──────── 阅读文段
* coding : utf-8 *
@Time : 2021/11/25 15:44
@Author : Harken
为什么要学习handler?
urllib.request.urlopen(url) 不能定制请求头
urllib.request.Request(url,headers,data) 可以定制请求头
handler 定制更高级的请求头(动态cookie和代理不能使用请求对象的定制)
#例子
import urllib.request
url = ‘http://www.baidu.com’
headers = {
‘User-Agent’: ’ Mozilla/5.0 (Windows NT 10.0; Win64; x64) AppleWebKit/537.36 (KHTML, like Gecko) Chrome/96.0.4664.45 Safari/537.36’
}
request = urllib.request.Request(url=url,headers=headers)
handler build_opener open
1.获取handler对象
handler = urllib.request.HTTPHandler()
2.获取opener对象
opener = urllib.request.build_opener(handler)
3.调用open方法
response = opener.open(request)
content = response.read().decode(‘utf-8’)
print(content)
代理(https://www.kuaidaili.com/free/ 快代理-免费代理)
代码配置代理
创建Request对象
创建proxyhanler对象
用handler对象创建opener对象
使用opener.open函数发送请求
import urllib.request
url = ‘http://www.baidu.com/s?wd=ip’
headers = {
‘User-Agent’: ’ Mozilla/5.0 (Windows NT 10.0; Win64; x64) AppleWebKit/537.36 (KHTML, like Gecko) Chrome/96.0.4664.45 Safari/537.36’
}
request = urllib.request.Request(url=url,headers=headers)
proxies = {‘http’:‘113.125.156.47:8888’}
handler = urllib.request.ProxyHandler(proxies=proxies)
opener = urllib.request.build_opener(handler)
────────────────
给定题目
根据这段讲 handler 的文字，urllib.request.urlopen(url) 能否定制请求头？ 下方列表与这段讲 handler 的文字没有关系。
──────── 所附列表
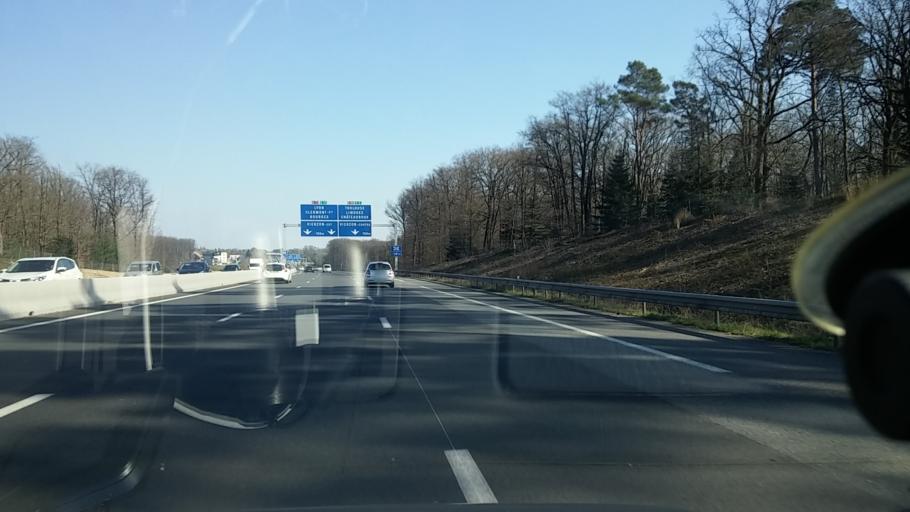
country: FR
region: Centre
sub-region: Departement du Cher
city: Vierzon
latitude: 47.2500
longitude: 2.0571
────────────────
──────── 所附列表
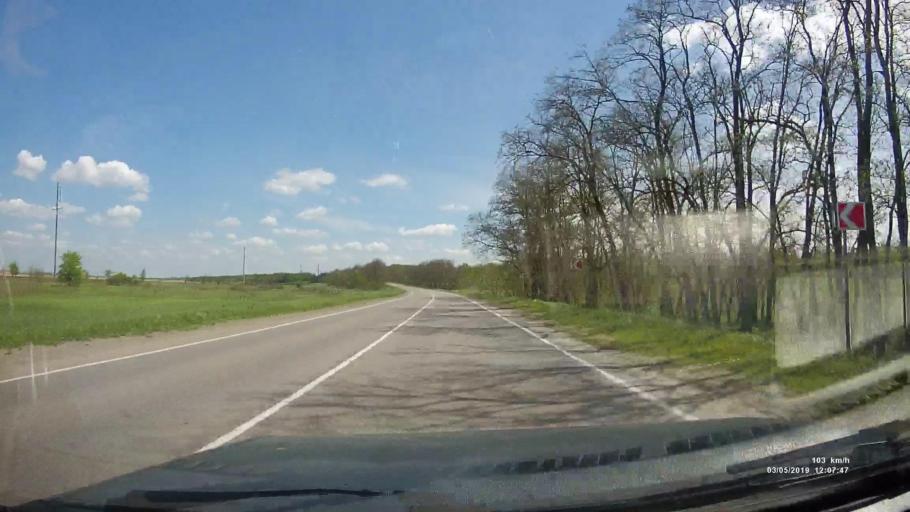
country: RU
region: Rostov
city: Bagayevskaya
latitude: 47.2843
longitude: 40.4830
────────────────
结果
不能定制请求头。